Будь груз обычным — его бы тупо подняли из трюма на лебёдке, не напрягая людей, да и с этим Нетоном обошлись бы так же, если бы выгружали ночью, но к ночи мы прибыть не успели и выгружаемся среди бела дня, а толпа на берегу глазастая, и у неё на виду с бронзовым идолом приходится обращаться со всем возможным почтением. Счастье ещё, что он полый внутри и не слишком тяжёл — для матросни счастье, а вот лепивший восковую модель, изготавливавший форму, отливавший статую и очищавший её нутро Фарзой реально затрахался. И ведь это был ещё далеко не конец его трудов — это я просто перерыв ему сделал, в Мавританию с собой прихватив, дабы совсем уж его не задрочить, а потом ему ж ещё полировать и чеканить этого Нетона пришлось. Так что, будем уж к нему объективны, халявы тут не было никакой — свою свободу парень заработал честно.

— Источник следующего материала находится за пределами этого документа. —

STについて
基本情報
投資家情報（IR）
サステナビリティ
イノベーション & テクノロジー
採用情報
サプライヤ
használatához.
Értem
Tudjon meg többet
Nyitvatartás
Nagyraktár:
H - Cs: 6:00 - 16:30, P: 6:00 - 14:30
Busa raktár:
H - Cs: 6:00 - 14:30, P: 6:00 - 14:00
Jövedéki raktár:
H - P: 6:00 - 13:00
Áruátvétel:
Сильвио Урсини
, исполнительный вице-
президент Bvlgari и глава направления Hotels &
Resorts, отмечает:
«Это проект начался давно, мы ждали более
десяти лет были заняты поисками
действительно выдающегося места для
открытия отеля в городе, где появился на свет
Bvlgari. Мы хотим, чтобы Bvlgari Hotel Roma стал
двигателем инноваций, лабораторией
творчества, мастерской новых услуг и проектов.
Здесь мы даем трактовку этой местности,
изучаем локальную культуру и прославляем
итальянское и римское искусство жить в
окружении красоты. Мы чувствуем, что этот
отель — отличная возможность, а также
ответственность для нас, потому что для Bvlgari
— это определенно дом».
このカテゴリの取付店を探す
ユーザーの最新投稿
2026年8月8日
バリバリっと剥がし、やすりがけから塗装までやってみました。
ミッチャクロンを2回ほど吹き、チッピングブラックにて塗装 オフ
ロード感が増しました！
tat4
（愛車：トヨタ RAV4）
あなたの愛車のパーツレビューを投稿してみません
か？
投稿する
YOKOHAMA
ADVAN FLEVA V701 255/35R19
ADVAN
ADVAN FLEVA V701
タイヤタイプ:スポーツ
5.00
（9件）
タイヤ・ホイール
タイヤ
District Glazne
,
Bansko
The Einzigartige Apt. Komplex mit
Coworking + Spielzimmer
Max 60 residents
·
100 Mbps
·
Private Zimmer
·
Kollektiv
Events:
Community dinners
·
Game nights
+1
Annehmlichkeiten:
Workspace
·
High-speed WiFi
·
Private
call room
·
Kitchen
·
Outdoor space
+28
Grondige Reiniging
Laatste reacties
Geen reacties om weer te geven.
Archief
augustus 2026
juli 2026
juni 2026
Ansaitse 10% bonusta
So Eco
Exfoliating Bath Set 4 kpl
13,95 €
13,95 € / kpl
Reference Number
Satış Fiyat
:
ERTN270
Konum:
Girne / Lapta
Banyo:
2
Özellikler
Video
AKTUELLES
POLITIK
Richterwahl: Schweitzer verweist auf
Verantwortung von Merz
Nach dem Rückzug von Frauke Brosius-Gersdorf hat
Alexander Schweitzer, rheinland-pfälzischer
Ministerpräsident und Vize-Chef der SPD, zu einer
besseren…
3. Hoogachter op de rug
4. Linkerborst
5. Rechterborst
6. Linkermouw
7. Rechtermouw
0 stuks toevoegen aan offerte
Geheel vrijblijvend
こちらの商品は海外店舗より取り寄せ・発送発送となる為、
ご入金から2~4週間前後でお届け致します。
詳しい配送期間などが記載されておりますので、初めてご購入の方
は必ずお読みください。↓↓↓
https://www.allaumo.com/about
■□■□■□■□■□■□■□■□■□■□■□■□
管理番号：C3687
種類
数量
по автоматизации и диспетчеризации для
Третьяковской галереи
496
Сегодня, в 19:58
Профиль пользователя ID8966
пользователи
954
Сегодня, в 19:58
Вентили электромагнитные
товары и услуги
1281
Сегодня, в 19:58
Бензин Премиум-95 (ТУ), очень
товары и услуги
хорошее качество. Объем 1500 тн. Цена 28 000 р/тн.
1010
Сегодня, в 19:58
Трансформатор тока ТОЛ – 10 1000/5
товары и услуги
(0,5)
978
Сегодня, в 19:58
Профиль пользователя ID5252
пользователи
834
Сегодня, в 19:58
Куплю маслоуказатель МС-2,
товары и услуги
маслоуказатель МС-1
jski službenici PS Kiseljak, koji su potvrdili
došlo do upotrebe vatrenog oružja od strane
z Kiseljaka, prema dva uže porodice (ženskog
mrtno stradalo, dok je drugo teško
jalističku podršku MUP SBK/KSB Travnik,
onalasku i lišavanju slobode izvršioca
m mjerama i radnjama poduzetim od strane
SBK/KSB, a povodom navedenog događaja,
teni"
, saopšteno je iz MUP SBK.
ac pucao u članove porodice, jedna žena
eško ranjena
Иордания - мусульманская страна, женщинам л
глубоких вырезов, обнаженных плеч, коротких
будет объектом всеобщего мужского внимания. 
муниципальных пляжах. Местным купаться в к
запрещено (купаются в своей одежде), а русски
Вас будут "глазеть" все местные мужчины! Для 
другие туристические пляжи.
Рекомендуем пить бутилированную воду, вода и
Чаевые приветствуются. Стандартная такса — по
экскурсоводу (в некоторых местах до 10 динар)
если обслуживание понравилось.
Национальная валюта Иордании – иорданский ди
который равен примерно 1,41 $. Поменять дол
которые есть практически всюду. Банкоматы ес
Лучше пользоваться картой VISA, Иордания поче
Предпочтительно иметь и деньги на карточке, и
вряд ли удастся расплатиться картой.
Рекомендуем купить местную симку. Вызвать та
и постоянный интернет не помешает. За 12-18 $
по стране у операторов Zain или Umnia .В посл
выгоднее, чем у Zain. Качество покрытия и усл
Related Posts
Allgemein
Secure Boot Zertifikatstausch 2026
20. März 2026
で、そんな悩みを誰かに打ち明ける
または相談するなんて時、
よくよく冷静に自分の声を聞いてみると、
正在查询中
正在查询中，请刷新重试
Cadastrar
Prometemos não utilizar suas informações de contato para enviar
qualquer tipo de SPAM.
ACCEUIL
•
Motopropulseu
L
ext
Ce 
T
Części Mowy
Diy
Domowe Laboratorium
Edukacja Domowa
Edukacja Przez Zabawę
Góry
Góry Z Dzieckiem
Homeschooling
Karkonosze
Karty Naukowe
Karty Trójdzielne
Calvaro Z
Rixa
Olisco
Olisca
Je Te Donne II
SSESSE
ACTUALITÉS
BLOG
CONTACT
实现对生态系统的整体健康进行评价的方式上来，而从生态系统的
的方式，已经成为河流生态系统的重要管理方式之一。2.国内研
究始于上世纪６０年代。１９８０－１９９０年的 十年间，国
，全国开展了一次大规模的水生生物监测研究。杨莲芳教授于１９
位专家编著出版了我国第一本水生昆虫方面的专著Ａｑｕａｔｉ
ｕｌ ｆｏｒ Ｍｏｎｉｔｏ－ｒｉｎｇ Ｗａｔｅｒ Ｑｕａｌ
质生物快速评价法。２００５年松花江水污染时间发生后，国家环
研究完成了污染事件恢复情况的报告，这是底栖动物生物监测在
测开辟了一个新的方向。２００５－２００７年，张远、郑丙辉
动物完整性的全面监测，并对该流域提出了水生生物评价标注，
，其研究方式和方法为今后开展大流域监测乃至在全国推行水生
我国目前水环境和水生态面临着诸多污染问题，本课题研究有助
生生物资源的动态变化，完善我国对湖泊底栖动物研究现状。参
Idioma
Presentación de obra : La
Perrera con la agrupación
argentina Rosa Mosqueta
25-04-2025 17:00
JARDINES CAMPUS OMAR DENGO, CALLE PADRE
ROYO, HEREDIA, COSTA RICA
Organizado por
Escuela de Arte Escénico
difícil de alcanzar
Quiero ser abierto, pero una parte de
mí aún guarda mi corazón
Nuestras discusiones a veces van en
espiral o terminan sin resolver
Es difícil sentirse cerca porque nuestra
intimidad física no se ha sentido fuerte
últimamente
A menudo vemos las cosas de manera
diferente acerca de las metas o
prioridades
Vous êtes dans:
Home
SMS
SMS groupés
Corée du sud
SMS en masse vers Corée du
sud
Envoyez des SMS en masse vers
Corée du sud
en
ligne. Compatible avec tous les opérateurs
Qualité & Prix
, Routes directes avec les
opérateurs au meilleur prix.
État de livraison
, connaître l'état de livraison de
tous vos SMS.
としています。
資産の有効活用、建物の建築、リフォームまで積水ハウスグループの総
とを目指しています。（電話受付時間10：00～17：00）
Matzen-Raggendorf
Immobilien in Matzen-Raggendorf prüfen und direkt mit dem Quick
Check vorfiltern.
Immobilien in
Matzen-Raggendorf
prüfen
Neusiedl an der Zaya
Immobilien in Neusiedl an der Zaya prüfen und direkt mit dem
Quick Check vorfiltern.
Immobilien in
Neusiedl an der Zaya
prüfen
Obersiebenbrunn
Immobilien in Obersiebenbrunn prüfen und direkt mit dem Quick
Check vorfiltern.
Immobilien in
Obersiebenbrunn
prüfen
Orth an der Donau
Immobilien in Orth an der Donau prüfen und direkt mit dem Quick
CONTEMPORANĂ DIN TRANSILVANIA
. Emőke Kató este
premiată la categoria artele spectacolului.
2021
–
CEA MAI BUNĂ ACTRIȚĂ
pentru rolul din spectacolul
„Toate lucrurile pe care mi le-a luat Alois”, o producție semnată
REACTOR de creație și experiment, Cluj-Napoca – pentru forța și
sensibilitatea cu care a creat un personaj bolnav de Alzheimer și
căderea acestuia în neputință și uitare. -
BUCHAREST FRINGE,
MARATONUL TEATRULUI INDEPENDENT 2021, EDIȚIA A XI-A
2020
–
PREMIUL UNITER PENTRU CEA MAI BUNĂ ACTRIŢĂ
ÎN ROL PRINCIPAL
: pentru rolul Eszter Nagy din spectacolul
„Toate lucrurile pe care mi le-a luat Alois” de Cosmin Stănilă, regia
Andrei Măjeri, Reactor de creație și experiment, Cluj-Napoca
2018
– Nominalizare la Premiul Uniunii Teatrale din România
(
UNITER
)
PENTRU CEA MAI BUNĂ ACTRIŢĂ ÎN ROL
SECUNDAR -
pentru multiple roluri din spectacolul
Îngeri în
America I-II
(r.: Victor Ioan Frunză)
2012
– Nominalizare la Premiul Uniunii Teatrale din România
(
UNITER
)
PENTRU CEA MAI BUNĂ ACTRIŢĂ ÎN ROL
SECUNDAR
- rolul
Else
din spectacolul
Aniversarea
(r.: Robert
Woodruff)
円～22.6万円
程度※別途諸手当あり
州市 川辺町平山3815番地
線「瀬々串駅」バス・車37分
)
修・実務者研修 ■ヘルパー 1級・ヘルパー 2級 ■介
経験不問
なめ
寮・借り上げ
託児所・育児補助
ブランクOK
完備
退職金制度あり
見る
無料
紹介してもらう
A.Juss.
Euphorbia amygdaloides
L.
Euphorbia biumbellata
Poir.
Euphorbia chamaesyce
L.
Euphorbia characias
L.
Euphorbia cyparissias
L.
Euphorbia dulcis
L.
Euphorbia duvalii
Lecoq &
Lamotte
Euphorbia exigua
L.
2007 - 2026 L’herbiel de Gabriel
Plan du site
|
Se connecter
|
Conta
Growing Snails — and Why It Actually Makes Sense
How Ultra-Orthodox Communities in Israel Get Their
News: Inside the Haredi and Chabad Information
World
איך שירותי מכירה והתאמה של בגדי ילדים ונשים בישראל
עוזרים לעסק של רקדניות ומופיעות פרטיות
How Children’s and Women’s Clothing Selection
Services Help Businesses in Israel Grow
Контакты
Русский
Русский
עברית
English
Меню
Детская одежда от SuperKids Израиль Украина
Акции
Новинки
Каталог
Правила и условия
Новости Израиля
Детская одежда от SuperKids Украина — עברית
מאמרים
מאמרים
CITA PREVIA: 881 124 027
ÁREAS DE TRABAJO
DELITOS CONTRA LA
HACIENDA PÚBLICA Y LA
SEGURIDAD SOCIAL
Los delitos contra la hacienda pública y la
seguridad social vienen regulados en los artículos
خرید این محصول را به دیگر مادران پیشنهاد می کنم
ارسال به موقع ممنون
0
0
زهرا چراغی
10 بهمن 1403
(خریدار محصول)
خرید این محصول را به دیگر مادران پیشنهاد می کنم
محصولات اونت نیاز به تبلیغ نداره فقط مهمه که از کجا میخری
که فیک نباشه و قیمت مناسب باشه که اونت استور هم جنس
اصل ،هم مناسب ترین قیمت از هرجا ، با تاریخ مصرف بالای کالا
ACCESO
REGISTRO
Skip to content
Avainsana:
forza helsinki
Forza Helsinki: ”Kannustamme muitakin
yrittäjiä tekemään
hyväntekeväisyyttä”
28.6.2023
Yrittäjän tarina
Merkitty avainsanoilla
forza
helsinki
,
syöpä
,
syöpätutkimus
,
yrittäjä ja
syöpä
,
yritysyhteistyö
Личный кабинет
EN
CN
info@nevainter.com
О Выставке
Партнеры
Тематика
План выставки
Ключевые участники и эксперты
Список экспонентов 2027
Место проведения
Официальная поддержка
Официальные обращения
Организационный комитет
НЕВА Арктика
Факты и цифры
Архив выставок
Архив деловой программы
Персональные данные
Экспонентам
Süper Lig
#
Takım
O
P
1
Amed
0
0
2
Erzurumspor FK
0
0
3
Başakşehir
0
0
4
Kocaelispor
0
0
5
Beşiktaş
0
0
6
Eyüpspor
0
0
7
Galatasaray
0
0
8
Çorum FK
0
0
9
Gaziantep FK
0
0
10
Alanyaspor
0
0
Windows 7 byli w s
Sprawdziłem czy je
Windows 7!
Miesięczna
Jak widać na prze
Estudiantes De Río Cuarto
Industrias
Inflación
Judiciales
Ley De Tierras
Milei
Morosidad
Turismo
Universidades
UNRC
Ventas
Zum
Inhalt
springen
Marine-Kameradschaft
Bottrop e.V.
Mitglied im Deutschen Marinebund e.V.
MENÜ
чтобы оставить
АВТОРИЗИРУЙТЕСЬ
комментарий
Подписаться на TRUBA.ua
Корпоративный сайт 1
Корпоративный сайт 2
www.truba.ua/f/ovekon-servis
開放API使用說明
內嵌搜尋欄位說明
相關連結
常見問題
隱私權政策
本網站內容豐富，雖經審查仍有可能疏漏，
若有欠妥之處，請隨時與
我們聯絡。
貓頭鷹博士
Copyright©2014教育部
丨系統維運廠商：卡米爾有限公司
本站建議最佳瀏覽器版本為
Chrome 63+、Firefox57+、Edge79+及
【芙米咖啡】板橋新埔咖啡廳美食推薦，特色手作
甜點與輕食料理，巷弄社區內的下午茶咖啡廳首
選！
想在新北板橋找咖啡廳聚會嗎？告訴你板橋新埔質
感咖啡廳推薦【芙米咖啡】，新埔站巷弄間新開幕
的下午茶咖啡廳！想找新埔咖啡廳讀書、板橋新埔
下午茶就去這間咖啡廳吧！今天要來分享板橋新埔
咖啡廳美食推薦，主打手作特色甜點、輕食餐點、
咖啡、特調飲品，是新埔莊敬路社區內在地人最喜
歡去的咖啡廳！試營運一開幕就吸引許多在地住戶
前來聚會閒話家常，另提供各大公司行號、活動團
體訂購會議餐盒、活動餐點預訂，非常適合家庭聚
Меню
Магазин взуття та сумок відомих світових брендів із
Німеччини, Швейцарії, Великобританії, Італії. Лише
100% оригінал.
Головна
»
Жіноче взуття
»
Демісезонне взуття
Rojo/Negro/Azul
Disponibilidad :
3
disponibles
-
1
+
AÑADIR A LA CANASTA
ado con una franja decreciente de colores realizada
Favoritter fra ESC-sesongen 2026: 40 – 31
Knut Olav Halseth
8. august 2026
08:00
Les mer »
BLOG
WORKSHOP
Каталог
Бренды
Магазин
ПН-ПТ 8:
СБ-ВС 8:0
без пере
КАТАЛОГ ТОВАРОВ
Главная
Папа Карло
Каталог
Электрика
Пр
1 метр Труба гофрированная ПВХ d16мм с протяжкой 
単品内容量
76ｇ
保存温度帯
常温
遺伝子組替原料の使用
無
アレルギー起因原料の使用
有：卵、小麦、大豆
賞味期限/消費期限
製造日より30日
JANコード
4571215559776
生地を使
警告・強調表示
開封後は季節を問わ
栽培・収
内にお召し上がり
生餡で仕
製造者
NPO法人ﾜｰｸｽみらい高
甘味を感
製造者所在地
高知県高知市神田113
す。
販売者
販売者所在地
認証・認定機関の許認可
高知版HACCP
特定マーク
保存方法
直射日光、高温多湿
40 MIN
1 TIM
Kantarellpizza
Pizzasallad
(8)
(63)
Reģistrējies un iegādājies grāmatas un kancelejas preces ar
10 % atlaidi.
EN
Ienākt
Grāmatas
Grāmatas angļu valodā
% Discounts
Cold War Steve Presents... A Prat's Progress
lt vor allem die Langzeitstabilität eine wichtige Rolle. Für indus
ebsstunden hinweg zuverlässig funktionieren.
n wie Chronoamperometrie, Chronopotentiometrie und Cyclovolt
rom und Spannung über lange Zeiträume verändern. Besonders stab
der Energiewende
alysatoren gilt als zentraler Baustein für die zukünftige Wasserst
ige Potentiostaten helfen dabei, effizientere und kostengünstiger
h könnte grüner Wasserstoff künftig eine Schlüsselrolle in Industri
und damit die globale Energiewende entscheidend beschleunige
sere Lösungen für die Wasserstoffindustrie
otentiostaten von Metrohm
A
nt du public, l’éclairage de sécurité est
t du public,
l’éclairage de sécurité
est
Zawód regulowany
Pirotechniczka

Не зря вон и у всей толпы рабов сперва челюсти отвисли от изумления, а затем вырвался дружный вопль восторга. Ни одного турдетана среди них нет, все они сплошь лузитаны, веттоны, карпетаны и североафриканские берберы, и какое им, казалось бы, дело до турдетанского бога? Но само великолепие статуи, с которой и рядом не валялись примитивные идолы их племенных божков, не могло не произвести впечатления, а тут ведь ещё и антураж соответствующий. В смысле — их образу жизни. Рыбой они здесь в основном кормятся, в море выловленной, и среди привозного ширпотреба бронзовые крючья с трезубцами — самый желанный для них груз. И тут — бронзовый бог, да ещё и аналог греческого Посейдона и римского Нептуна, расположение которого не повредит любому, доверившему свою судьбу морским волнам…
Мы сперва хотели заезжему греческому скульптору его заказать, но его проект пришёлся нам как-то не по вкусу. Слишком греческий, слишком каноничный — вплоть до того, что Посейдон у этого грека виделся ему на самой обычной колеснице, запряжённой самыми обычными конями — ага, это в море-то! Как там по этому поводу у Жванецкого? На лошади с вёслами как дурак, гы-гы! Скиф же мой, даром что варвар, да ещё и ни разу не мореман, а самый, что ни на есть, сухопутный степняк, фишку просёк мигом. Хоть и не его вкуса направление — не голые бабы и не сухопутная живность, за порученное ему дело он взялся с душой и сделал его на совесть. Вместо колесницы у него — раскрытая раковина моллюска, в которую вместо лошадей запряжена пара больших морских коньков. Нет, ну я, само собой, прекрасно знаю, что таких в реале не бывает, самый крупный вид размером не более тридцати сантиметров, но откуда об этом знать этим античным хроноаборигенам, свято верящим в гигантских морских чудовищ? Если — по их мнению — реально существует морской змей, так почему бы не существовать — ага, где-нибудь в морских глубинах — и гигантскому морскому коньку? Зато реалистичный морской антураж — раковина моллюска и морские коньки — Фарзою удался на славу, а оттого и вся его статуя в целом, да ещё и исполненная в изысканной технике той самой прославленной коринфской скульптурной школы, выглядит натуральным морским божеством, как мы и замышляли.
Бронзового Нетона аккуратно, но надёжно закрепили на специально для него и предназначенной деревянной колёсной платформе и со всей положенной для божества торжественностью скатили с корабля по сходням. Не только турдетаны-охранники, но и рабы преисполнились почтительности, и совсем не зря — как раз к прибытию морского бога в названный в его честь город мы и приурочили доставку давно ожидавшихся на Азорах ништяков из метрополии. Прежде всего это добротный стальной инструмент, закалённый и не тупящийся почти сразу же, в отличие от прежнего. После того, как первый десяток наиболее послушных и усердных рабов был переведён на положение вольных колонистов, а следующим рейсом им были доставлены и бабы, да ещё и не самые стрёмные, трудовой энтузиазм остальных стал не только добровольным, но и массовым, и хороший инструмент — тоже своего рода поощрение хорошему работнику, облегчающее его труд и повышающее его шансы отличиться.